Swinging at the first pitch every once in a while gives the opposition pitcher something to think about — maybe he can’t just groove a fastball down the middle (although it didn’t stop Matt Harrison from throwing one Friday night on his first pitch to Gordon). Alex thought going after Corey Kluber’s very first pitch of the game might be a good idea and Alex was right.
When Holland fails
Jeff Montgomery, all-time Royals saves leader, had an interesting take on the new closer, Greg Holland. It’s not success that will tell us how good a closer Holland can be, it’s failure. All closers eventually fail and their reaction to that failure determines their future. The good ones write it off and move on. They’re the same guy every time out. The guys who can’t deal with failing in the most obvious way at the worst possible time probably need a new line of work.
Another interesting point Monty made: Holland had no special closer music, no scoreboard graphics, no big entrance. Jeff thought that might a good idea — just come in and pitch like it’s any other inning. There’s enough pressure on closers already, why put more on yourself?
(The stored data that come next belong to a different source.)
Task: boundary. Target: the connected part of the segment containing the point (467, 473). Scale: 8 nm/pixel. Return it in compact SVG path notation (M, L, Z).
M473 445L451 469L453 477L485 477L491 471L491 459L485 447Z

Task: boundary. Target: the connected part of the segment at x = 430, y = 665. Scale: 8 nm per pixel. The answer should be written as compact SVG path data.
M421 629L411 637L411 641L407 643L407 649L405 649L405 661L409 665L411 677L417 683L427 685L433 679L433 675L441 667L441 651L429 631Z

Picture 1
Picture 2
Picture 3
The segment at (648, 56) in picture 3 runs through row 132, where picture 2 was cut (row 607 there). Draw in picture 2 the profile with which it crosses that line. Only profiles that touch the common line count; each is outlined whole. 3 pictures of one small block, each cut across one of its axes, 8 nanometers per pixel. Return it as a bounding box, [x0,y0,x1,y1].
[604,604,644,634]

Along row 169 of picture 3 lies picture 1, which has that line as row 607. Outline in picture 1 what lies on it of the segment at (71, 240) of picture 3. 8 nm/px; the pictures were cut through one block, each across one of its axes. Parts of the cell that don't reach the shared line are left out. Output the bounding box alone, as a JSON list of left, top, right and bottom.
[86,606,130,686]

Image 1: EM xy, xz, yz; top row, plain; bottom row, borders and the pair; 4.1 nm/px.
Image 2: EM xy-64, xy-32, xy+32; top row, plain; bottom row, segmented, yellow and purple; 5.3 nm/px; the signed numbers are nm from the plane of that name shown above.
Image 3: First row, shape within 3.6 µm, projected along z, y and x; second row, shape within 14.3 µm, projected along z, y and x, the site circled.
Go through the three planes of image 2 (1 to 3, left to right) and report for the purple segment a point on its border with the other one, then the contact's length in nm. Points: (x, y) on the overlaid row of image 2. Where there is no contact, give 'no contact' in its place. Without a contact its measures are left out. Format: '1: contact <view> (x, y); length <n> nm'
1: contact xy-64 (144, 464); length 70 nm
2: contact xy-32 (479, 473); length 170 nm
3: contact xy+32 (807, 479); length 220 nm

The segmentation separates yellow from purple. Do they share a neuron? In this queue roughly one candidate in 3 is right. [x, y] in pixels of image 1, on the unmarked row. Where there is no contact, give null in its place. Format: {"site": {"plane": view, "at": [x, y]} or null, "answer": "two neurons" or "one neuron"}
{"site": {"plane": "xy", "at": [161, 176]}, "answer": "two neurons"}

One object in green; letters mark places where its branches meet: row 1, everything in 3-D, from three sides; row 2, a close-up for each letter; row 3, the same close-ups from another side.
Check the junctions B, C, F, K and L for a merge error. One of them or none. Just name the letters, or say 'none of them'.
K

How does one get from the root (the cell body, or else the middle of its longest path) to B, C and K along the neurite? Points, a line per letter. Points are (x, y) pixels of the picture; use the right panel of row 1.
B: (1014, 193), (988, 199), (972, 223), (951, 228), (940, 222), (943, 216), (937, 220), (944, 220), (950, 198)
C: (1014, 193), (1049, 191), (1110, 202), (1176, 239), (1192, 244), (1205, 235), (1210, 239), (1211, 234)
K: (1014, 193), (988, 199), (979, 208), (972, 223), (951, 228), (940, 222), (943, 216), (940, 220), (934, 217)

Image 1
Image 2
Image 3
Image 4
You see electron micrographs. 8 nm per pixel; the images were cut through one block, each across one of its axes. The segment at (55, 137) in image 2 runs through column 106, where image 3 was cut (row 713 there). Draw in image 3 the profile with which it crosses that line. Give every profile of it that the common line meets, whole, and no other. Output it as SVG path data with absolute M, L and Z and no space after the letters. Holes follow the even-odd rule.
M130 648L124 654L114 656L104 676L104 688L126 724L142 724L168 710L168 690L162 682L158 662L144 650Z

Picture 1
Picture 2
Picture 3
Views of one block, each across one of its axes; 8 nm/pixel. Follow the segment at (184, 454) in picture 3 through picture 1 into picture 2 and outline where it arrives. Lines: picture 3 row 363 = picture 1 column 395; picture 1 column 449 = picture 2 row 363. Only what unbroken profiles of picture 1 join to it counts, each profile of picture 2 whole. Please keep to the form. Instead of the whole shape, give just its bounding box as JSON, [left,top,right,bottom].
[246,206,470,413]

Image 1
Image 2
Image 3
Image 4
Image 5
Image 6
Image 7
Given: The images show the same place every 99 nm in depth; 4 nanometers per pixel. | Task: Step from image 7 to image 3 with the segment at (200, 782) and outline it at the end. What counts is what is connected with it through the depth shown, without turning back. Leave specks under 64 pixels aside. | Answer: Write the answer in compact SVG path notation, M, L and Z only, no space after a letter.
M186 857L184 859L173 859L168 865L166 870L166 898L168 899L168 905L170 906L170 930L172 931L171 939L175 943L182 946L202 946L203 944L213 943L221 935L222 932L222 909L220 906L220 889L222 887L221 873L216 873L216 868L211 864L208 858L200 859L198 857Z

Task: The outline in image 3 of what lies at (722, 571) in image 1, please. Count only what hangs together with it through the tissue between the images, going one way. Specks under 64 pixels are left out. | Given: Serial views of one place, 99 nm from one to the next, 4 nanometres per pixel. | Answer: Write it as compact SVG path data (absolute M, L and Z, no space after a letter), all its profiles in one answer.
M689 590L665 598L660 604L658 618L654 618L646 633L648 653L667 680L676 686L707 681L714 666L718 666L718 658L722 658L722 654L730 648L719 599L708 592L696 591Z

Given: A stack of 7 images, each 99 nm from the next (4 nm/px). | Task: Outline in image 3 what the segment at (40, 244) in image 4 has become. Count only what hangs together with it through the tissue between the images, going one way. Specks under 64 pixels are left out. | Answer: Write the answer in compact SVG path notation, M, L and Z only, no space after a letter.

Before the game Holland told me he didn’t care what music they played when he came in and told them to cue up anything they liked. “I’ve got bigger fish to fry.”
How’d you get there?
I was talking to Doug Sisson about outfield positioning (we’ll have a video posted soon) and as Doug does on a regular basis, he said something really interesting. The Royals reposition the outfielders once a hitter gets two strikes. Many hitters try to wait longer and hit the ball the other way once they’re in a two-strike situation.
But Doug said it also mattered how they got in that two-strike situation. A hitter who was 3-0, took a strike and then fouled a pitch off will be less aggressive than a hitter that started 0-2 and fought back to a full count.
One hitter had the world by the tail at 3-0 and now finds himself in trouble. The other hitter was on the verge of making an out and has fought back to get the pitcher in trouble. Both hitters are 3-2, but they got there in different ways. As a result, one hitter is feeling too confident and the other is feeling defensive.
(This is the reason I come out to the field at 3PM for a 7:10 start — if you’re here long enough, you’ll always hear something new.)